* Written task
Scan the records below for the line with "13th. A little" and the line with "from a deep". Repeat those two lines and every line between them exactly, and nothing else.

------------------------------------

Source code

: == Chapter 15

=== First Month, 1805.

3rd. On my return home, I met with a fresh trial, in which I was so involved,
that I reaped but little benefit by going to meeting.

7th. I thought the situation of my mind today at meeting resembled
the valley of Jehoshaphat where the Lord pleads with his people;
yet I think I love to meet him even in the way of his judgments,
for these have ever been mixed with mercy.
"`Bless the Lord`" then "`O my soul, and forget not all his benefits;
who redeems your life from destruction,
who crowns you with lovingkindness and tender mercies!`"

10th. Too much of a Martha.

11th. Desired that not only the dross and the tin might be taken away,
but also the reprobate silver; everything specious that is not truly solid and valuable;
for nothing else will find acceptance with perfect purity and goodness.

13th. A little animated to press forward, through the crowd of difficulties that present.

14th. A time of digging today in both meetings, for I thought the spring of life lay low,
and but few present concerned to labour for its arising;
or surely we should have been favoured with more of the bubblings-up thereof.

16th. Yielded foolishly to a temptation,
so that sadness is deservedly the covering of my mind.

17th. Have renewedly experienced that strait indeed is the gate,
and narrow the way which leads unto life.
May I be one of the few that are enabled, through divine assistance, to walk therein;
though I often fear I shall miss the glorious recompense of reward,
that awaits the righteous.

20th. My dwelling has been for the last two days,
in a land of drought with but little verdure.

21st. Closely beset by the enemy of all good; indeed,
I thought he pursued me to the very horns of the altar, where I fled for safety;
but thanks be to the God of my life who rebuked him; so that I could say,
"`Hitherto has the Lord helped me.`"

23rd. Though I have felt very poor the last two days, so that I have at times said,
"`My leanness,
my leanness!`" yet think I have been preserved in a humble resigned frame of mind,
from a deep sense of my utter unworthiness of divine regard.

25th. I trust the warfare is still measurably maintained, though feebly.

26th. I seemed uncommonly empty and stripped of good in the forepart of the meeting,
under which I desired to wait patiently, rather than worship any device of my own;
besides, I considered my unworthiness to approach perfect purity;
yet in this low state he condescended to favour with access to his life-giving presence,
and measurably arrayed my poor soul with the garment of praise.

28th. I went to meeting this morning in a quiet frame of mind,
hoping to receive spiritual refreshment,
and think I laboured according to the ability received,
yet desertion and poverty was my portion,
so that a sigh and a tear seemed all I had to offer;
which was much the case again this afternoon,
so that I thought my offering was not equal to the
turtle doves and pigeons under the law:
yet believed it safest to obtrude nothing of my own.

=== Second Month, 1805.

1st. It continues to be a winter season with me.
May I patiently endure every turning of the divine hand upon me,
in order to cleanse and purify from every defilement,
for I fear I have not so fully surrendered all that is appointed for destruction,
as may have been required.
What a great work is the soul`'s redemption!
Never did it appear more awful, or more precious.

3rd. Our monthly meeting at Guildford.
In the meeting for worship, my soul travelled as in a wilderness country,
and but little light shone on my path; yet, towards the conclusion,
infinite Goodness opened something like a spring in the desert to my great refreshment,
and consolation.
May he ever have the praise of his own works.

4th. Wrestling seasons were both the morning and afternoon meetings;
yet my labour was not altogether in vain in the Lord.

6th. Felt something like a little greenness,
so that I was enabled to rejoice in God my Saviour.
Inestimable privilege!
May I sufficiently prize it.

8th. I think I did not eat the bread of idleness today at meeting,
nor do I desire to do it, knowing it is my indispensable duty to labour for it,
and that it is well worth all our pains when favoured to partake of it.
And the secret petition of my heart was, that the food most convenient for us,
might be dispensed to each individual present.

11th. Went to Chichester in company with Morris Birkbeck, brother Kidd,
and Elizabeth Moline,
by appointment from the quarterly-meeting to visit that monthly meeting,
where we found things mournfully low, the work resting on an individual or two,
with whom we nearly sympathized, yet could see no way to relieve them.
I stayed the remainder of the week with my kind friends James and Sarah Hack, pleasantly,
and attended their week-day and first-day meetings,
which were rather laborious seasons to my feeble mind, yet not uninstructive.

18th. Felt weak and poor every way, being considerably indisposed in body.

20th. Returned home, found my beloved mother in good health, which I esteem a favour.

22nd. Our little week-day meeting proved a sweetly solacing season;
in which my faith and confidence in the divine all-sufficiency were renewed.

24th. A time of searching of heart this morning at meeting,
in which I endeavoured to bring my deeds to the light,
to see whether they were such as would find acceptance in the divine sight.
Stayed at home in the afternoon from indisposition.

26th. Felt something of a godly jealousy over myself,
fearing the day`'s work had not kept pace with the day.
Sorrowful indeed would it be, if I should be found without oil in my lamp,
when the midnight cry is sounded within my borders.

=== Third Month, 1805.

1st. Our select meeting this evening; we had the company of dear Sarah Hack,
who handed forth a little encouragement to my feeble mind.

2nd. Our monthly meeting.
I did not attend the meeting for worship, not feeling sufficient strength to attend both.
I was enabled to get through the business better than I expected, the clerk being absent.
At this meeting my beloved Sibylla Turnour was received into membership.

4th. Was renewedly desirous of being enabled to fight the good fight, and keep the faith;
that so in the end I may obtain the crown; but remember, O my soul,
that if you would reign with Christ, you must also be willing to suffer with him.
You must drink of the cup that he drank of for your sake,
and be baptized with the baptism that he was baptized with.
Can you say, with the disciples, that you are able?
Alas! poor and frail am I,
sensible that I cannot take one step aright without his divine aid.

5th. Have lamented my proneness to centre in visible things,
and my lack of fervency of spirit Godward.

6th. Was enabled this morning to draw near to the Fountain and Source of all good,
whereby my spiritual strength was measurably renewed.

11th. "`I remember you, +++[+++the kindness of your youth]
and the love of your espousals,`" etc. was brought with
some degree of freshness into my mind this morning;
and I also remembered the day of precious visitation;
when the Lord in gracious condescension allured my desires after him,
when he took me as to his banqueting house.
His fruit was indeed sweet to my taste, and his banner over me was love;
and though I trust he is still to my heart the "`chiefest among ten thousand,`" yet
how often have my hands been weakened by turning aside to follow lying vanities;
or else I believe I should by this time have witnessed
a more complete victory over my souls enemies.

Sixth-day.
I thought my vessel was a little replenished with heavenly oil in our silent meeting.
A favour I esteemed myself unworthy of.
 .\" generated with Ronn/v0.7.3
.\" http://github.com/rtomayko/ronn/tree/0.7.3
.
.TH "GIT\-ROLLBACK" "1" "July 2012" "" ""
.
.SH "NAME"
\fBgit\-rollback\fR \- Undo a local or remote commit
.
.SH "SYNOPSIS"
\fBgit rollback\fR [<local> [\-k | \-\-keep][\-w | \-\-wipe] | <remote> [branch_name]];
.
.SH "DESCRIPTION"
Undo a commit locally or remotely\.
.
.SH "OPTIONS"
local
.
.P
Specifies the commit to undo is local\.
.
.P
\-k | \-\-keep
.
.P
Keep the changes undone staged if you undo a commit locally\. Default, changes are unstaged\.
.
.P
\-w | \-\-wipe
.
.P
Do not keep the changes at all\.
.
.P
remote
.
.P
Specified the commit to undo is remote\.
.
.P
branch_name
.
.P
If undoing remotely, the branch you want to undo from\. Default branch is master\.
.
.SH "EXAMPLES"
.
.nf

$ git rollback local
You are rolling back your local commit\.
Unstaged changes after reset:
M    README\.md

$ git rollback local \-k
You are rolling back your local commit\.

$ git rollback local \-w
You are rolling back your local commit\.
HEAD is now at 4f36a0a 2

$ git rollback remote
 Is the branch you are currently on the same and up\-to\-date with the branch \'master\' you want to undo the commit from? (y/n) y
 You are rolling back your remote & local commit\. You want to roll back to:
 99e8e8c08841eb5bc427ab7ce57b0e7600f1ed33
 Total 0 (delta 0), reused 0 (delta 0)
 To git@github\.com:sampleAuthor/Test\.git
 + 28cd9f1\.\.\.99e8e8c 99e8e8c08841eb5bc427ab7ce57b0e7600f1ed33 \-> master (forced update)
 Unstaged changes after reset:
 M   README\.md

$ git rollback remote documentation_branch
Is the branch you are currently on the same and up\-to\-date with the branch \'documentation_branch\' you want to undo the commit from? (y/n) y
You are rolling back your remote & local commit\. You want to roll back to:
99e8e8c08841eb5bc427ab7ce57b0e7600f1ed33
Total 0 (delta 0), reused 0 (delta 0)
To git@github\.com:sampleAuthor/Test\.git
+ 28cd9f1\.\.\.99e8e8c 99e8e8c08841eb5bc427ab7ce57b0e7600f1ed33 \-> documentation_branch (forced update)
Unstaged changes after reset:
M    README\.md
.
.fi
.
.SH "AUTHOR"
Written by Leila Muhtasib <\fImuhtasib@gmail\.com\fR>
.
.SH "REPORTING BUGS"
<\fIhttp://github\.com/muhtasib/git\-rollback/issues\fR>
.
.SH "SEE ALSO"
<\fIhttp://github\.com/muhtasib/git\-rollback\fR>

------------------------------------

* Result for this exercise
13th. A little animated to press forward, through the crowd of difficulties that present.

14th. A time of digging today in both meetings, for I thought the spring of life lay low,
and but few present concerned to labour for its arising;
or surely we should have been favoured with more of the bubblings-up thereof.

16th. Yielded foolishly to a temptation,
so that sadness is deservedly the covering of my mind.

17th. Have renewedly experienced that strait indeed is the gate,
and narrow the way which leads unto life.
May I be one of the few that are enabled, through divine assistance, to walk therein;
though I often fear I shall miss the glorious recompense of reward,
that awaits the righteous.

20th. My dwelling has been for the last two days,
in a land of drought with but little verdure.

21st. Closely beset by the enemy of all good; indeed,
I thought he pursued me to the very horns of the altar, where I fled for safety;
but thanks be to the God of my life who rebuked him; so that I could say,
"`Hitherto has the Lord helped me.`"

23rd. Though I have felt very poor the last two days, so that I have at times said,
"`My leanness,
my leanness!`" yet think I have been preserved in a humble resigned frame of mind,
from a deep sense of my utter unworthiness of divine regard.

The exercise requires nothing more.